Baumann & Huehl, Chamber of Commerce Building. The south elevation. (digital-libraries,artic.edu)
Above: Cochrane & Miller, Chamber of Commerce, Chicago, 1872. (Chicagology.com); Below: Baumann & Huehl, Chamber of Commerce, 1888.

They kept the entrance portico with its four columns (and reprised the alternating drums of different diameters in the upper pediments). While they also kept the main piers of the deep-jointed stone two-story base, they eliminated the secondary piers and the arcade these supported in order to create larger windows. This forced them to keep the wider piers that framed the old elevation’s center pavilion, that they used in the same manner in the La Salle façade.  They also kept the arched entry along La Salle Street, which explains its asymmetrical location in the new building.  It appears that of the original upper portion, they kept only the four major pilasters on each front and the entablature these supported.

Baumann & Huehl, Chamber of Commerce Building. The awnings are on the west façade. Note the offset location of the La Salle Street Entrance. (Gilbert, Chicago)

The presence of the iron frame in the exterior of the addition is easily seen in the large openings between the piers in both elevations.  In the ten bays the architects inherited along La Salle Street, they placed triple windows.

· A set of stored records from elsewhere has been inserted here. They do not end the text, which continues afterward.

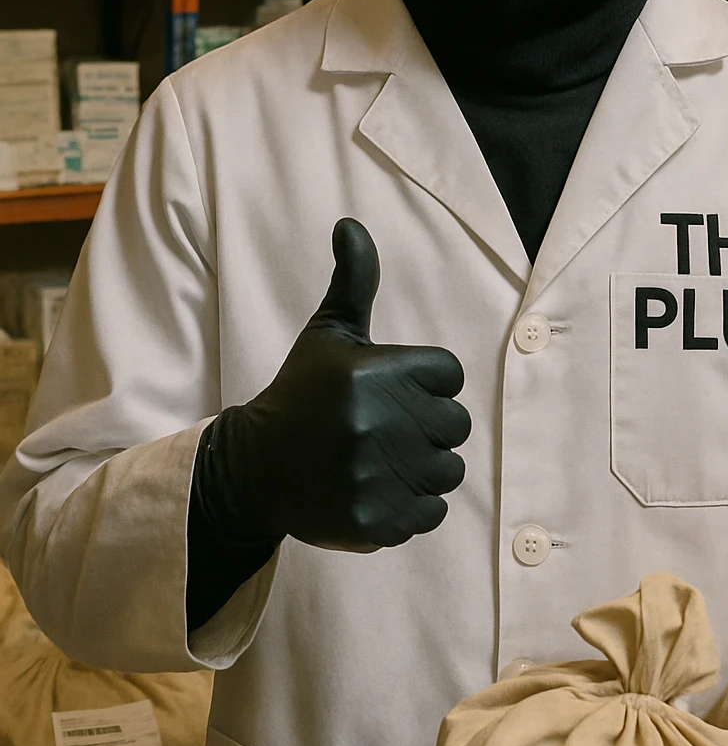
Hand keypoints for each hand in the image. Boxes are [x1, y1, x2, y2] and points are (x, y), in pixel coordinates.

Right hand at [193, 218, 470, 550]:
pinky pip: (431, 512)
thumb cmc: (302, 394)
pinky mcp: (375, 520)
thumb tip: (350, 224)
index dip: (426, 383)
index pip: (449, 375)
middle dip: (428, 427)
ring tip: (383, 461)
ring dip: (424, 469)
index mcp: (372, 373)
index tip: (391, 393)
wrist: (254, 470)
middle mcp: (376, 424)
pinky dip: (412, 507)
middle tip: (387, 430)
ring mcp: (376, 475)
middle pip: (456, 425)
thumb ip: (354, 280)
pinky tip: (378, 489)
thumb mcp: (327, 333)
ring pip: (448, 472)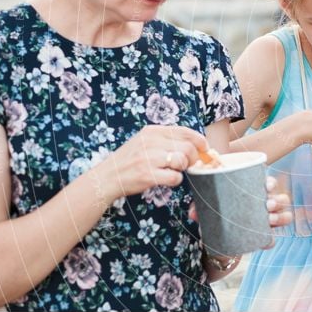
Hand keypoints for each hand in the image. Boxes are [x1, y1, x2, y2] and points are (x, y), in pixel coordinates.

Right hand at [92, 125, 206, 203]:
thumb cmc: (129, 161)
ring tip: (172, 171)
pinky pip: (175, 177)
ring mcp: (149, 158)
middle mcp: (151, 142)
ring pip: (182, 161)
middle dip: (193, 158)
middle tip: (187, 164)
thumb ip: (166, 139)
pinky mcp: (148, 174)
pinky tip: (166, 180)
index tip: (205, 148)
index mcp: (152, 131)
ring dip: (182, 169)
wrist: (106, 177)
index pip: (185, 131)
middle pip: (188, 147)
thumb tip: (195, 144)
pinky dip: (175, 181)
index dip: (199, 140)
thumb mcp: (144, 141)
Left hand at [187, 176, 291, 246]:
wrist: (218, 238)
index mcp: (255, 192)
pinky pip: (273, 238)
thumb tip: (192, 213)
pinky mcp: (264, 237)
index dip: (271, 183)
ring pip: (284, 216)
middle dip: (277, 201)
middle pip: (281, 199)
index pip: (270, 183)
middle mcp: (266, 204)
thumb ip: (200, 208)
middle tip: (267, 205)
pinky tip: (267, 241)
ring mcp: (268, 220)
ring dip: (280, 217)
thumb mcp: (209, 208)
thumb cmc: (217, 213)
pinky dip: (271, 240)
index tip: (267, 186)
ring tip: (269, 220)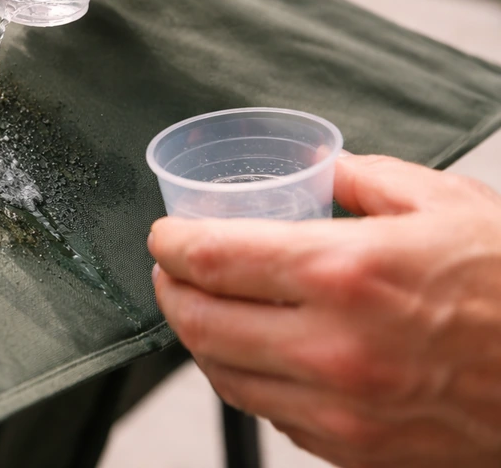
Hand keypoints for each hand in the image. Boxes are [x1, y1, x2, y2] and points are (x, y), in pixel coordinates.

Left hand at [148, 154, 500, 467]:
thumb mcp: (444, 203)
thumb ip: (363, 179)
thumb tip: (320, 169)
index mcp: (345, 273)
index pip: (213, 259)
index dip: (171, 245)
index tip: (165, 235)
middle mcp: (333, 347)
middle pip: (200, 322)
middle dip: (171, 290)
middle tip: (172, 269)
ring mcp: (342, 408)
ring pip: (224, 376)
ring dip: (198, 338)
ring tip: (200, 307)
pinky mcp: (356, 451)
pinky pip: (269, 414)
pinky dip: (246, 380)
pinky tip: (255, 353)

In the shorter Washington facade, they celebrated the strength of the steel beams by detailing an unprecedented line of five windows in the center pavilion that was framed with corner pavilions that had four windows each.

Baumann & Huehl, Chamber of Commerce Building. Note the large span, five-window central bay in the north façade. The Tacoma Building is at the right edge of the image. (Gilbert, Chicago)

In order to merge the older, horizontally layered original base, Baumann & Huehl broke the elevation of the eleven new floors into a layered composition with a rhythm of 3:3:4:1, the top floor terminating the elevation with an arcade that continued the spacing of the windows of the lower floors.  Although this rhythm inverted the conventional reduction of floors within a layer as one reached the top of the building, I think in this case putting the four floors in the top layer actually reinforced perspective to make the building look taller than it was. By recessing the spandrels (which they did not have to do!) they created a vertical accent that counterbalanced the horizontal layers, imparting what I find to be a true sense of repose in the building’s facades.

As opposed to the neighboring Tacoma Building where the bay windows gave the facade a three-dimensional quality while blurring the reading of the structural frame, Baumann & Huehl have rendered the elevation as flat as possible by detailing the windows almost flush to the masonry. The result was a frank expression of the gridline nature of the iron skeleton frame that supported the building. The centers of both facades were marked by a yoke-shaped pediment (similar to Root’s in the Phoenix) that was framed with the reprise of the alternating drums of the original portico that  successfully tied the old with the new design. 

Above: Baumann & Huehl, Chamber of Commerce. Pediment; Below: Burnham & Root. Left: Insurance Exchange; Right: Phoenix Building.

The architects chose a new color in Chicago for the exterior masonry, a bluish gray, in order to harmonize with the color of the existing stone in the base.  When completed, the building rose to a finished height of 182.’  So successful was Baumann & Heuhl’s design that, as I mentioned earlier, many historians simply assumed that the building had been designed fresh from the start.  Unfortunately, Baumann died while on a trip to Germany and never saw his completed building.